Dois de outubro de 1992, sexta-feira, véspera de eleições municipais em São Paulo. Próximo das 11h, o então diretor geral da Casa de Detenção Flamínio Fávero, Ismael Pedrosa recebia novos inquilinos. Ditava às regras, o que se podia e o que não se podia fazer no ambiente. Naquele momento, fora das salas de palestra, o pátio do Pavilhão 9 estava tomado de detentos. Próximo, dois “moradores” acertavam as contas de uma desavença iniciada semanas antes. Segundo publicação da Revista Já, de 27 de setembro de 1998, do extinto jornal Diário Popular, quatro meses antes, Antônio do Nascimento, o Barba, à época, com 36 anos, condenado por latrocínio (roubo seguido de morte) fora avisado por Luís Tavares, o Coelho, 23, que sua “mulher” – ou seja, seu parceiro sexual passivo era um estuprador. A acusação era gravíssima, pois presos não toleram crimes sexuais.

Um briga que só envolvia duas pessoas, acabou ecoando pelos quatro cantos da penitenciária quando na manhã daquela sexta-feira, Barba resolveu acertar sua diferença com o desafeto e, deu-lhe um soco no rosto. O agredido não poderia deixar barato, perderia o respeito daqueles que considerava seus aliados. A notícia do início da briga correu rápido pelas galerias do pavilhão 9; a confusão poderia encerrar a entediante vida de 7 mil homens. Vendo a movimentação intensa no pavilhão, Pedrosa, diretor experiente, não se desesperou, sabia que podia resolver a situação na base da conversa. Nem deu tempo de negociar. Pouco antes das 13h40, policiais do batalhão vizinho ao Complexo do Carandiru já estavam posicionados no portão principal.
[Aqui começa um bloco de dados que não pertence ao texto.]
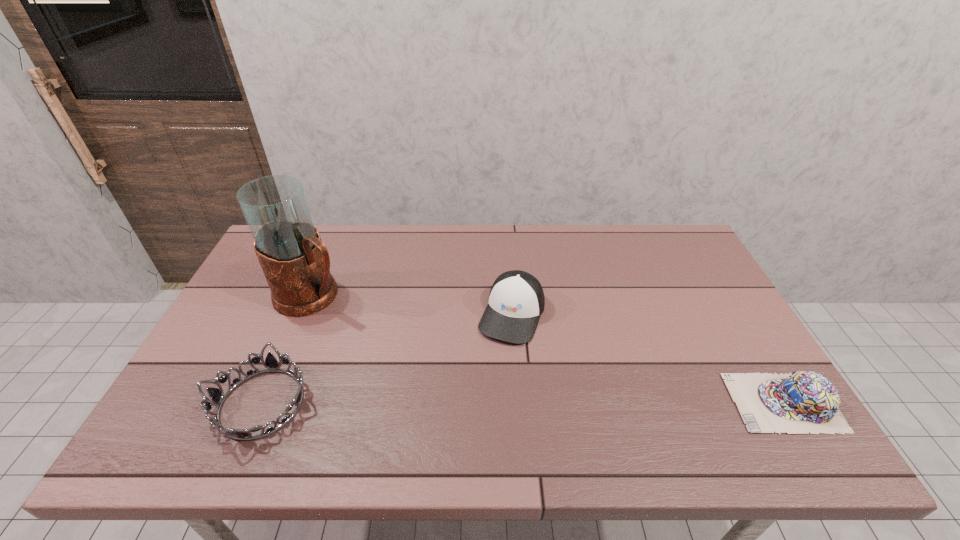
What are the coordinates of `tiara` in the screenshot? It's located at (217, 396).

Identify the location of the right cap. (800, 402).

Where is `the nearer cap`? Image resolution: width=960 pixels, height=540 pixels. the nearer cap is located at coordinates (800, 402).

The width and height of the screenshot is (960, 540). I want to click on the second object from right to left, so click(x=516, y=300).

Identify the location of the second tallest object. (516, 300).

Where is `pitcher`? pitcher is located at coordinates coord(296,264).

Find the location of a particular element. The image size is (960, 540). free location located on the front, side, and top of the right cap is located at coordinates (587, 402).

The image size is (960, 540). I want to click on vacant space located on the front, side, and top of the right cap, so click(x=640, y=402).

Locate an element on the screen. This screenshot has width=960, height=540. free spot located on the front, side, and top of the right cap is located at coordinates (565, 402).

Find the location of a particular element. free space located 0.220m on the front panel of the third object from left to right is located at coordinates (474, 413).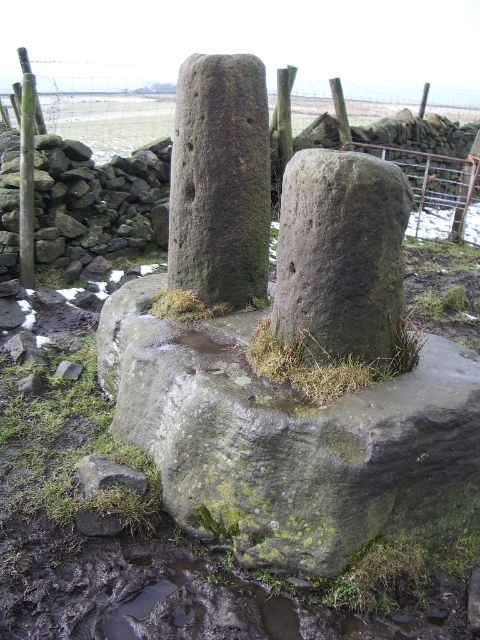
You are a hiker trying to navigate through the snowy terrain. You see the smooth wooden post at left and the green mossy rock at lower left. Which object is located more to the left side of your view?

The smooth wooden post at left is positioned on the left side of green mossy rock at lower left, so the smooth wooden post at left is more to the left.

You are a hiker trying to navigate through a snowy field. You see the green mossy stone at center and the green mossy rock at lower left. Which one is higher up in the scene?

The green mossy stone at center is above the green mossy rock at lower left, so it is higher up in the scene.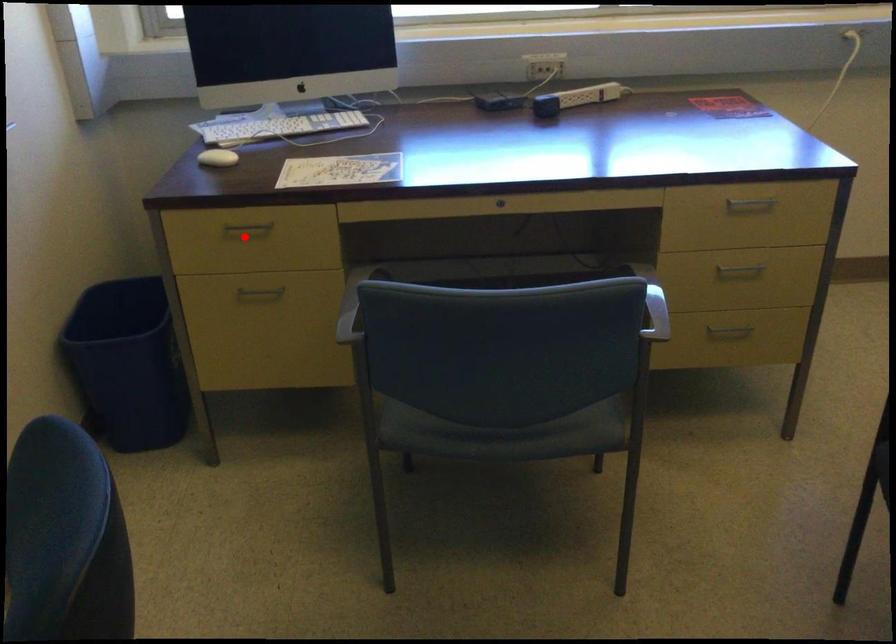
No Pavilhão 9, a briga já terminara e os presidiários, que pelas frestas viam a movimentação dos familiares e o grande contingente policial preparavam a abertura dos cadeados trancados horas antes. O medo dos 2.069 presos da ala era uma invasão da Tropa de Choque. Às 15h30, 345 PM´s aguardavam ordens do coronel Ubiratan; tenentes-coronéis das unidades e seus soldados, sendo 51 homens do 1º Batalhão de Choque, a Rota, mais 125 policiais do 2º Batalhão, responsável por praças esportivas e mais 74 PM´s e 13 cães do 3º Batalhão encerram a Tropa de Choque. Havia ainda, mais 25 homens do Grupo de Ações Táticas Especiais, o GATE, além de 16 policiais do Comando de Operações Especiais da PM, o COE, grupo de elite especializado em atuar em ambientes fechados ou de extrema dificuldade, como matas ou morros.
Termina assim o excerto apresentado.